UK car production recorded a sharp decline in February, raising fresh concerns about the health of the automotive sector even before the full impact of escalating global tensions was felt.
Figures released by the Society of Motor Manufacturers and Traders show that vehicle output fell by 17 per cent compared with the same month in 2025, driven largely by a steep drop in exports.
Industry leaders have warned that the situation is likely to deteriorate further, as geopolitical instability and rising energy prices place additional strain on manufacturers and consumer demand.
The UK automotive industry relies heavily on overseas markets, exporting around 81 per cent of vehicles produced domestically. While exports to the European Union saw a modest 5 per cent increase, shipments to the United States fell by 34 per cent and exports to China plunged by 66 per cent.
This contributed to an overall export decline of 12 per cent, reflecting weakening demand in key global markets.
Pressure has intensified in China, where domestic manufacturers are gaining ground, as well as in the US, where tariffs introduced by Donald Trump continue to impact international trade.
Mike Hawes, chief executive of the SMMT, described the downturn as deeply concerning, stating: “Another decline for UK vehicle production and exports is extremely worrying, given these figures pre-date the crisis in the Middle East.”

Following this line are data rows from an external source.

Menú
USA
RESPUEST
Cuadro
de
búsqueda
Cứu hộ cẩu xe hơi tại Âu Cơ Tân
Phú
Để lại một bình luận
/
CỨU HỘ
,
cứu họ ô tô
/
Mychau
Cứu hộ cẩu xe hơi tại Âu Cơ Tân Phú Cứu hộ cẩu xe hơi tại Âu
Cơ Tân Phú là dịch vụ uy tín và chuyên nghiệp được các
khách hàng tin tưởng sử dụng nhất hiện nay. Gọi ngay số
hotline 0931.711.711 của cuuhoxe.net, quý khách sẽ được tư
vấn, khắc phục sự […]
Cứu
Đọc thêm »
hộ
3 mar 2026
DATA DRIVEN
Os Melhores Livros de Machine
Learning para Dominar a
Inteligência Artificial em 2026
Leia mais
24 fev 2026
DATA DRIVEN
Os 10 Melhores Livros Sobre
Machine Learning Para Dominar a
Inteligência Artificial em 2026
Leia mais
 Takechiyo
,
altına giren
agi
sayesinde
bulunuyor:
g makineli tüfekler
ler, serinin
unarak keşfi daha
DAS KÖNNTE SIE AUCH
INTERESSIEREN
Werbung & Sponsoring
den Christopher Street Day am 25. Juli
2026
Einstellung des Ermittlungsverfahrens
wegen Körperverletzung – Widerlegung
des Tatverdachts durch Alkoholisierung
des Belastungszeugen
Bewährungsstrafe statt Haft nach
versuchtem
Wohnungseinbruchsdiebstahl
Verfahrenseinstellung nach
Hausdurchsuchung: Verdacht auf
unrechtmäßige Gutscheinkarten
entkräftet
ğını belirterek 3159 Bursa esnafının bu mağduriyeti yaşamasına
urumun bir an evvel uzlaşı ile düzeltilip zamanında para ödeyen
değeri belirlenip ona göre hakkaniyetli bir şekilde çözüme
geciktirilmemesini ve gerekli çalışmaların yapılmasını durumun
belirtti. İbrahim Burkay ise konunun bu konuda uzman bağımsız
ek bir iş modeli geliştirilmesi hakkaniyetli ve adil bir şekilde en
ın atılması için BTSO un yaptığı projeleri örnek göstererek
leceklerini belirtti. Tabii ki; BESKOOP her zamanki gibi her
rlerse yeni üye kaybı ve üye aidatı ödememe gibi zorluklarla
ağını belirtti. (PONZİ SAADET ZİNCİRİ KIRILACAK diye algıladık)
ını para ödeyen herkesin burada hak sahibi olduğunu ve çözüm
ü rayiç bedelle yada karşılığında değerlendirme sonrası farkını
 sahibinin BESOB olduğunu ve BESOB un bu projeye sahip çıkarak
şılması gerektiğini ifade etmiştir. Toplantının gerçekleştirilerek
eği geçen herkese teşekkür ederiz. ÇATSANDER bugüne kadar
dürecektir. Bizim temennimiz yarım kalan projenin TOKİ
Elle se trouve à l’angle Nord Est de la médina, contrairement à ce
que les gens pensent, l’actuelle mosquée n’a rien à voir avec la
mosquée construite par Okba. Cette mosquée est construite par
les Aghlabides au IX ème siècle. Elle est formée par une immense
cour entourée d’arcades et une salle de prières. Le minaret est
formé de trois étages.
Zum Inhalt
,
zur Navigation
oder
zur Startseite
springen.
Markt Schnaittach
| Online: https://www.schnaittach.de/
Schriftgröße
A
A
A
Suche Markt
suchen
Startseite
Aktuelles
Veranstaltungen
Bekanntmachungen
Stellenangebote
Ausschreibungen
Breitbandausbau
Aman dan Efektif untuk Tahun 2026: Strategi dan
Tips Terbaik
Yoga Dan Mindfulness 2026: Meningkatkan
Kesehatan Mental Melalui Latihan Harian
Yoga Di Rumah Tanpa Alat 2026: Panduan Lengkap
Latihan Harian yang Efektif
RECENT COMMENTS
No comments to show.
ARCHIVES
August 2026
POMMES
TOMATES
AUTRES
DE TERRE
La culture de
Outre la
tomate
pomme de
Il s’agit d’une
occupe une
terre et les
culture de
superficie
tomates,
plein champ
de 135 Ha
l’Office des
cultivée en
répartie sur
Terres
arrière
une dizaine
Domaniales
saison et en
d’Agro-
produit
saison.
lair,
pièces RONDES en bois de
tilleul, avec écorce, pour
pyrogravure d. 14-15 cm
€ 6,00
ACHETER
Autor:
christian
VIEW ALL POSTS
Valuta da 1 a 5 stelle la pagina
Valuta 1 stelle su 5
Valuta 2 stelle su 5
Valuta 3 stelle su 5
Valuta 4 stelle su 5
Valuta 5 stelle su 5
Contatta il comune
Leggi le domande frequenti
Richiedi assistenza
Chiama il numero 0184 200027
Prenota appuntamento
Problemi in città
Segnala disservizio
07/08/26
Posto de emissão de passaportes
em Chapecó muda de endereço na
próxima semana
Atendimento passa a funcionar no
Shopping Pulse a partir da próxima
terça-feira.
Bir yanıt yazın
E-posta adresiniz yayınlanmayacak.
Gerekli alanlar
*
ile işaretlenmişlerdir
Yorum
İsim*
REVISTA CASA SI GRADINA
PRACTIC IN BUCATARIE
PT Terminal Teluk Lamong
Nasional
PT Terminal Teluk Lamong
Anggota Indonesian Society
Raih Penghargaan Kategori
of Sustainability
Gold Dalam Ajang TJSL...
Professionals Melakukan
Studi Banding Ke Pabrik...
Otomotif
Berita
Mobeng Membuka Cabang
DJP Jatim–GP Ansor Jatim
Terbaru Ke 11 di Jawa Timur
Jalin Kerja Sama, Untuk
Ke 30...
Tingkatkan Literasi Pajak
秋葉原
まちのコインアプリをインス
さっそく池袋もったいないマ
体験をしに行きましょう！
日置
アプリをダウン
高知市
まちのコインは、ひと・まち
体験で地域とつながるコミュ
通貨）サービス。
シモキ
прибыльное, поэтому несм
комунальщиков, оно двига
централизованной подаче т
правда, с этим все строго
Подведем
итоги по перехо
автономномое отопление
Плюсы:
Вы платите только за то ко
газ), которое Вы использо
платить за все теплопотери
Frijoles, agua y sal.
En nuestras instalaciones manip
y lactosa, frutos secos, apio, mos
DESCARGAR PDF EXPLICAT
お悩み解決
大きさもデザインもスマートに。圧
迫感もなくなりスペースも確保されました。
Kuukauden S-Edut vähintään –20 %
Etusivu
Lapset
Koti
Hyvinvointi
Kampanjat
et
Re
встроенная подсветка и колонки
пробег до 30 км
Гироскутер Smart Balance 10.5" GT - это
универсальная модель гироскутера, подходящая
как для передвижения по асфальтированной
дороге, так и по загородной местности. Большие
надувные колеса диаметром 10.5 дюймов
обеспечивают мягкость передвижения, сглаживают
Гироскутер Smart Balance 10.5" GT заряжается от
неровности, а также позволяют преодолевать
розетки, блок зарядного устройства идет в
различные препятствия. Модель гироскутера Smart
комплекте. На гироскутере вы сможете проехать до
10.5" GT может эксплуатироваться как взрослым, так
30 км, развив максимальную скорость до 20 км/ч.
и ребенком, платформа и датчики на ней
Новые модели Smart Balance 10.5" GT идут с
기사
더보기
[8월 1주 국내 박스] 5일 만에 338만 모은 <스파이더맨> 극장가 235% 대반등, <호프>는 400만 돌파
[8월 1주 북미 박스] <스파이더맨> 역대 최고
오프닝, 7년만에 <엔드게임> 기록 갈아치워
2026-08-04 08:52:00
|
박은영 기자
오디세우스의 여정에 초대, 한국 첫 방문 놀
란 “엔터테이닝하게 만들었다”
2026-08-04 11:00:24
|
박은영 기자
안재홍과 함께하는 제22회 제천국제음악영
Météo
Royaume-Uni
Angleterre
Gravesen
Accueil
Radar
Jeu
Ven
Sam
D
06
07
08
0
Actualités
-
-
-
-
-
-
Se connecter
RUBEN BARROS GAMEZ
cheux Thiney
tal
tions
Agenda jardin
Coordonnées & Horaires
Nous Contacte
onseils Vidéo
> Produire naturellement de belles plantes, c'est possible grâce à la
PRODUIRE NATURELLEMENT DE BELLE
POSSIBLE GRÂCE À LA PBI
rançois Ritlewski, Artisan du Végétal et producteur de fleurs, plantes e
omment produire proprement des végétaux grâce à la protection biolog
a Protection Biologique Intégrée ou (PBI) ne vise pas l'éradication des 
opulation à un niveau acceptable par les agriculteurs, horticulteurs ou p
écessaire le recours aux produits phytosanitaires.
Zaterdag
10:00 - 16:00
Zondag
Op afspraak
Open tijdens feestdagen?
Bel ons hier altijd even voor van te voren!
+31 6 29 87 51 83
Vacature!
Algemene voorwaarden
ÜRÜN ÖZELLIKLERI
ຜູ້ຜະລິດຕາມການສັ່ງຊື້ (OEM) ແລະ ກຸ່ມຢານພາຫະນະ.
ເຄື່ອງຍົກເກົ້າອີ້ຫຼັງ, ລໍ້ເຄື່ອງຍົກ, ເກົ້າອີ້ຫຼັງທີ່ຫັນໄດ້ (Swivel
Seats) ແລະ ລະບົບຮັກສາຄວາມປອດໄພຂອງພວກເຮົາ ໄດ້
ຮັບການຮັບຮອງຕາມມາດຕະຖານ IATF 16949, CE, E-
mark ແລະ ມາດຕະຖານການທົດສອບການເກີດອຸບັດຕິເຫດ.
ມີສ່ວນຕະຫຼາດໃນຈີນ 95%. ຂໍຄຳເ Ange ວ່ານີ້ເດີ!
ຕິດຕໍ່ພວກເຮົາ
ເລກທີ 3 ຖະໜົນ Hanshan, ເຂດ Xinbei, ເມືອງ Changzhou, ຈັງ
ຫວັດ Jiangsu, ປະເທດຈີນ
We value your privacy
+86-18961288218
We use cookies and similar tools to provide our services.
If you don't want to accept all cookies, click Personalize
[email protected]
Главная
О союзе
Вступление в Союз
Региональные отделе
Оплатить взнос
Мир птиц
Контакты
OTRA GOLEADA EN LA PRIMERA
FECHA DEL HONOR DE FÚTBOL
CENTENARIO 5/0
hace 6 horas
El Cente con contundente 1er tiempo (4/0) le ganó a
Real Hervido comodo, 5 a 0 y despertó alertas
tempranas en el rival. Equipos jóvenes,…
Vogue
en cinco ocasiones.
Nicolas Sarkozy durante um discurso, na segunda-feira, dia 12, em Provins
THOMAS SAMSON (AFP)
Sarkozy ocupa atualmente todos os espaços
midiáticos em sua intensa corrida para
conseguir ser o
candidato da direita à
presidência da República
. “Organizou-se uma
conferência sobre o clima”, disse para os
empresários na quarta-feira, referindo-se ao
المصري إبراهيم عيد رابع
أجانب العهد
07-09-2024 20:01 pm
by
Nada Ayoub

He added: “While the sector has made efforts to build resilience into its logistics and supply chains post-Covid, the conflict adds further strain.”
The industry is bracing for further disruption, as rising energy costs and supply chain instability linked to the Middle East conflict are expected to hit production and demand in the coming months.
Production of electric and hybrid vehicles also declined, falling by 3 per cent to 26,629 units, although these models still accounted for around 40 per cent of total output.
The downturn comes amid longer-term structural challenges. UK vehicle production fell to its lowest level since 1952 last year, excluding the pandemic period, highlighting ongoing difficulties within the sector.
This trend stands in contrast to the ambitions of the Labour Party, which has set a target of producing 1.3 million vehicles annually by 2035—nearly double the 764,715 cars and vans manufactured in 2025.
Further uncertainty surrounds proposed European “Made in Europe” rules, which could affect UK manufacturers if the country is not granted full participation.
Japanese carmaker Nissan has warned that such measures could jeopardise operations at its Sunderland plant, the UK’s largest car factory, employing around 6,000 people.
The facility has the capacity to produce 600,000 vehicles annually, though current output remains well below that level due to subdued demand.
The SMMT urged closer cooperation between governments, stating: “Governments must work together to extend full, trusted partner status to the UK automotive sector to ensure choice and affordability for consumers, particularly of zero emission vehicles, on both sides of the Channel.”
Wider industry challenges are also emerging. Volkswagen recently announced plans to cut 50,000 jobs over the coming decade, citing declining sales in China and ongoing trade pressures.
Emily Sawicz, an analyst at RSM, warned that the sector is approaching a critical point, describing it as being at “crisis point”. She added that geopolitical tensions would further increase costs and disrupt supply chains for key materials such as aluminium.